Les joueurs turcs étaient vraiment nerveux durant la partie et après la fin du match, Fatih Terim a appelé ses joueurs à attaquer les joueurs suisses. D’abord Mehmet Ozdilek, l’assistant coach turc, a donné un coup de pied à une joueur qui courait pour quitter le terrain et tout à commencé. Bien sûr, Alpay Ozalan et Emre Belezoglu étaient comme d’habitude au coeur de l’action. La partie la plus amusante est que les médias turcs essaient de cacher cela. Après la partie, j’ai vu des extraits de la télévision et on voit bien qui a commencé la bagarre, mais les médias turcs n’ont jamais diffusé cette version. Ceci est le lien vers la version qu’un journal donne http://www.milliyet.com.tr/2005/11/17/son/resim/video01.wmv
Vous pouvez voir dans cette vidéo que c’est un joueur suisse qui commence par donner un coup de pied à l’entraîneur adjoint. Mais dans la version correcte que vous pouvez trouver ici
http://www.ayyas.com/mert/gercekgoruntuler.mpg
on voit que le premier assistant coach avec le manteau noir à bande blanche donne le premier coup.
Après le match, voir l’interview de Fatih Terim a été un choc total pour moi. Il a blâmé la FIFA pour les décisions de l’arbitre, son attitude et la façon dont ils ont été traités. Il ne reconnaît jamais aucune erreur.
Oui, la Turquie mérite vraiment un punition. Mais est-ce juste de punir tout un pays à cause de 8 – 9 personnes stupides?
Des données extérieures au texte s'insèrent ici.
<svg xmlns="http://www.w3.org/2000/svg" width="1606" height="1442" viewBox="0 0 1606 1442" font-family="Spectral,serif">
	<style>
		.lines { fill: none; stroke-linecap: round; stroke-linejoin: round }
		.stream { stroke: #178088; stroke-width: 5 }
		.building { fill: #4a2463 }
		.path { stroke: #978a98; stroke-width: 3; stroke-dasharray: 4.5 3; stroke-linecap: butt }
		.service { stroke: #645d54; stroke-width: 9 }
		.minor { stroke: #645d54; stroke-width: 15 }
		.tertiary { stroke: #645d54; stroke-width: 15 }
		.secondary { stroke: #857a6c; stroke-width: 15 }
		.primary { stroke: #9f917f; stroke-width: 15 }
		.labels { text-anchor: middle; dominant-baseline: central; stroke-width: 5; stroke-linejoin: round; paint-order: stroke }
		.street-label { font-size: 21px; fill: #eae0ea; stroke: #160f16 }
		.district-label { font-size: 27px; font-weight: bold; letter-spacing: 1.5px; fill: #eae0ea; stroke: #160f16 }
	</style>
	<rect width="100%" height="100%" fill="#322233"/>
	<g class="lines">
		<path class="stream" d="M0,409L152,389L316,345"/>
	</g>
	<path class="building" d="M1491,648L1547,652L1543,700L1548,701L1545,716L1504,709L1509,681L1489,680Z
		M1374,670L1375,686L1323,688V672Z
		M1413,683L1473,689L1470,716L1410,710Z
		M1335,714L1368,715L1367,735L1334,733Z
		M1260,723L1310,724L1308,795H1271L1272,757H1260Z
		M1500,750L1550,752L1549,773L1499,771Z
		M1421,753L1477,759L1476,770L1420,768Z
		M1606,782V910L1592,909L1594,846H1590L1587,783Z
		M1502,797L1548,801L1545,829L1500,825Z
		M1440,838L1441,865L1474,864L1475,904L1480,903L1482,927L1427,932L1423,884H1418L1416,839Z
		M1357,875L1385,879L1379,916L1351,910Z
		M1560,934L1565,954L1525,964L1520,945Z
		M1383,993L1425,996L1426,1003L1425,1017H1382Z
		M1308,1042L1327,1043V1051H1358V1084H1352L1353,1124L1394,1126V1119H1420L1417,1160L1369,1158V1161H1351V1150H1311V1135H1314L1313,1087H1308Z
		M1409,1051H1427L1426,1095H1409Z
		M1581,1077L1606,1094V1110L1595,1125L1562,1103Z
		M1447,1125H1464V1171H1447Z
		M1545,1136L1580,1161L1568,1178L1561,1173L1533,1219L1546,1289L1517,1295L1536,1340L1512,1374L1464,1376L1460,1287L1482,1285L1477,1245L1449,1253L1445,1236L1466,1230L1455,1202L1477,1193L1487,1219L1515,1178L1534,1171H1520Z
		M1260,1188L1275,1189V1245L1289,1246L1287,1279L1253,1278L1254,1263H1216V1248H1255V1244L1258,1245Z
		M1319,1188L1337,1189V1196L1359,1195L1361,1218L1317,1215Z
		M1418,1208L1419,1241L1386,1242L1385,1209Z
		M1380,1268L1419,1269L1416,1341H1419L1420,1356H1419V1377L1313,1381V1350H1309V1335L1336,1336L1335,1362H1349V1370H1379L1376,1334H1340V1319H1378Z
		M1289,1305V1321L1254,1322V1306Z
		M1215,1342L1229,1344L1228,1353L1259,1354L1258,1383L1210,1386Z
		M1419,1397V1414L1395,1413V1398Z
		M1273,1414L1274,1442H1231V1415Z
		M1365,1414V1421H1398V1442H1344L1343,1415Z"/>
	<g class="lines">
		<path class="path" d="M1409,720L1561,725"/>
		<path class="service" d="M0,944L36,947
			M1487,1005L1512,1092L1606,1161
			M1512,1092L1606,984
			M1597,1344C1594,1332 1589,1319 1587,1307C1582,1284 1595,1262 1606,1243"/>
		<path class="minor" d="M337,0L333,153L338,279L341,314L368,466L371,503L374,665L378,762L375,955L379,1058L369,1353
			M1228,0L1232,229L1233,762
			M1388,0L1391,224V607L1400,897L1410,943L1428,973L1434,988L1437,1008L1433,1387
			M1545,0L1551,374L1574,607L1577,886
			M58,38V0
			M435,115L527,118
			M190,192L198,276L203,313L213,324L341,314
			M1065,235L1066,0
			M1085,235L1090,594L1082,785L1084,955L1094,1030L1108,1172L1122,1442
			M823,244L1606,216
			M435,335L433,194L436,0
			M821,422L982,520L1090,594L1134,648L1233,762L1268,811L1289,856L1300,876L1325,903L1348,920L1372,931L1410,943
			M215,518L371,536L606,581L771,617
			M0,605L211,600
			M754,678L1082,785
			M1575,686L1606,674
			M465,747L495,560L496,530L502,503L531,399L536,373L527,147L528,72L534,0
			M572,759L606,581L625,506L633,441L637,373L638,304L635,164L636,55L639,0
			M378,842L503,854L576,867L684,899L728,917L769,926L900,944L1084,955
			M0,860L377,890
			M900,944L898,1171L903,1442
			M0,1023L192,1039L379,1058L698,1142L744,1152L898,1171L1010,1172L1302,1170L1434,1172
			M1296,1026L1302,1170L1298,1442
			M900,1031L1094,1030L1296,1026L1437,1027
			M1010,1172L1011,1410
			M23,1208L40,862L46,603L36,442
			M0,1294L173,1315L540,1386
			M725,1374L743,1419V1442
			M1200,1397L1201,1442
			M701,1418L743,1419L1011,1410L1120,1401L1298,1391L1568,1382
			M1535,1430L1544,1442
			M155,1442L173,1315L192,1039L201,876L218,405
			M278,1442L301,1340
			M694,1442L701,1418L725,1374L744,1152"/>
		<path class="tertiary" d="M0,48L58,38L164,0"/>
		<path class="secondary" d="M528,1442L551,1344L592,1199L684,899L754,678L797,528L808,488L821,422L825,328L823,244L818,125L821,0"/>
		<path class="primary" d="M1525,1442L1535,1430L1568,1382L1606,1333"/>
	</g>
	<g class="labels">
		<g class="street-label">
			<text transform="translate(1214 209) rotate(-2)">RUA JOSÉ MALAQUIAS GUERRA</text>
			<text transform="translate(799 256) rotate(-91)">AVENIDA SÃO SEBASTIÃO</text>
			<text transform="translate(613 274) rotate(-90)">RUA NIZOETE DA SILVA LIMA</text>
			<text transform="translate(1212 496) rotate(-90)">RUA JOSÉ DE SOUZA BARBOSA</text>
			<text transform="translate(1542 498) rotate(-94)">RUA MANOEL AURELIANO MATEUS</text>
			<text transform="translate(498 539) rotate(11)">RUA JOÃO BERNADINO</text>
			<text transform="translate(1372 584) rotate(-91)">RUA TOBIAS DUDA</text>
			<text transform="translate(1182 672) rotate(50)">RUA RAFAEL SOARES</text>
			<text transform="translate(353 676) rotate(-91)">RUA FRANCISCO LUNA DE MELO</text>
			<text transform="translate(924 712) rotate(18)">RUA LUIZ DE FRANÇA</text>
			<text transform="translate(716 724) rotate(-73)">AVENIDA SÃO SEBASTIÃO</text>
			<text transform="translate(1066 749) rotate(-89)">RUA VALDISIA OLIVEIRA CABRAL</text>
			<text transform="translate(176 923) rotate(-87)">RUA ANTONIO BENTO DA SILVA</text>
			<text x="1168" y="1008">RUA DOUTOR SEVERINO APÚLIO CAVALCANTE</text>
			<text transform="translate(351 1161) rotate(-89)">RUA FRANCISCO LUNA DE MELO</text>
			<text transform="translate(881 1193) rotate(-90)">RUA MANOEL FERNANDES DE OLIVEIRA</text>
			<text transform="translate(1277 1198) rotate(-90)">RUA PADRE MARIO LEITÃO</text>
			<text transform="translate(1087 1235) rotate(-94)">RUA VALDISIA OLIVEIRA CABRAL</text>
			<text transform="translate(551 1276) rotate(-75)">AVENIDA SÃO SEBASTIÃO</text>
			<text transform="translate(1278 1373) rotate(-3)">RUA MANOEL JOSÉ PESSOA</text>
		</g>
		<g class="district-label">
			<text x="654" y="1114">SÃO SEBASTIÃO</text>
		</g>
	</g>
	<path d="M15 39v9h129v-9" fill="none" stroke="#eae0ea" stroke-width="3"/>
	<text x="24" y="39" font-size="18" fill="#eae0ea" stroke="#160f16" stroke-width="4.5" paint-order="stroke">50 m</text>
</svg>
Oui, nous devons accepter les sanctions de la FIFA et l’UEFA et aussi trouver les personnes qui sont vraiment responsables de tout ce chaos et dont j’ai déjà mentionné les noms plus haut. Ces personnes doivent être punies pour qu’elles ne puissent plus jamais détruire le jeu que nous aimons tous.
Je suis vraiment choqué par ce qui se passe en ce moment dans les médias turcs. Les Turcs sont en train de chercher un bouc-émissaire.
Ceci est la vraie histoire de ce qui s’est passé entre la Turquie et la Suisse.